Imagine you develop a TAM for which the concept of "clustering" doesn't have any defined meaning. Perhaps you've arranged the data in a way that has no similarity to heap, and now somebody runs a CLUSTER command (with no arguments.) It's reasonable that they want all their heap tables to get the usual cluster_rel treatment, and that the existence of a table using your exotic TAM shouldn't interfere with that. Then what? You are forced to copy all the data from your OldHeap (badly named) to the NewHeap (also badly named), or to raise an error. That doesn't seem ok.

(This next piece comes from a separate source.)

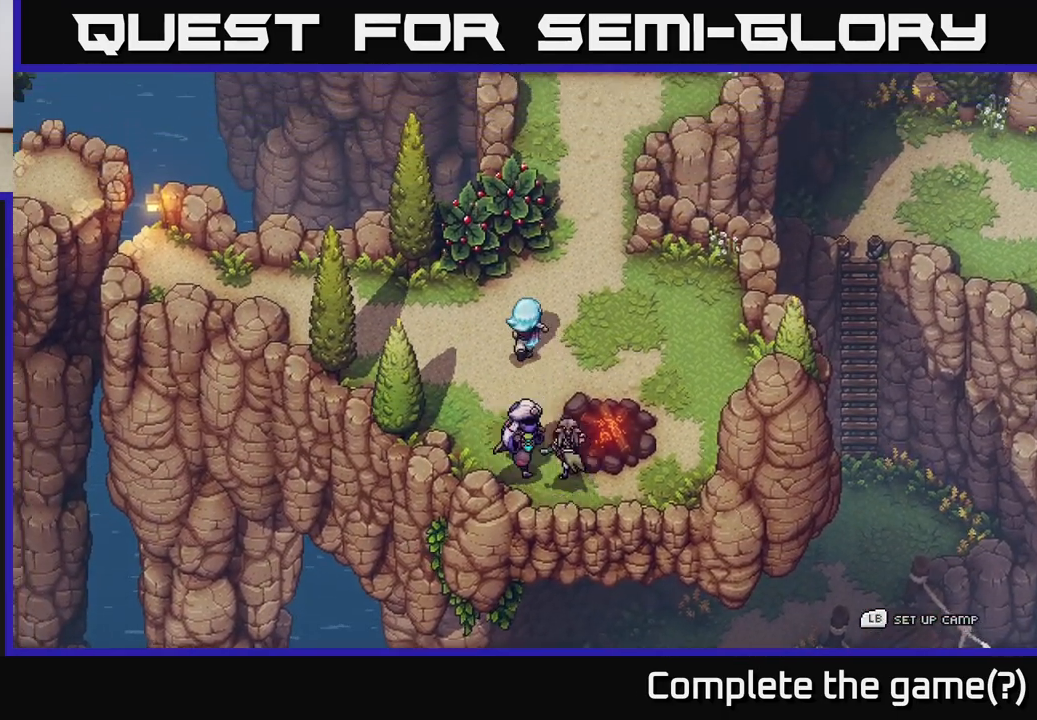
{"buttons": [], "left_stick": "center", "right_stick": "center", "events": [[283, "A", "down"], [433, "left_stick", "center"], [450, "A", "up"]]}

>> I tried fixing this with a ProcessUtility_hook, but that
>> fires before the multi-relation cluster command has compiled the list of
>> relations to cluster, meaning the ProcessUtility_hook doesn't have access to
>> the necessary information. (It can be hacked to compile the list of
>> relations itself, but that duplicates both code and effort, with the usual
>> risks that the code will get out of sync.)
>>
>> For my personal development, I have declared a new hook, bool
>> (*relation_supports_cluster) (Relation rel). It gets called from
>> commands/cluster.c in both the single-relation and multi-relation code
>> paths, with warning or debug log messages output for relations that decline
>> to be clustered, respectively.
>
> Do you actually need to dynamically decide whether CLUSTER is supported?
> Otherwise we could just make the existing cluster callback optional and error
> out if a table is clustered that doesn't have the callback.

Same as above, I don't know why erroring would be the right thing to do. As a comparison, consider that we don't attempt to cluster a partitioned table, but rather just silently skip it. Imagine if, when we introduced the concept of partitioned tables, we made unqualified CLUSTER commands always fail when they encountered a partitioned table.

>> Before posting a patch, do people think this sounds useful? Would you like
>> the hook function signature to differ in some way? Is a simple "yes this
>> relation may be clustered" vs. "no this relation may not be clustered"
>> interface overly simplistic?
>
> It seems overly complicated, if anything ;)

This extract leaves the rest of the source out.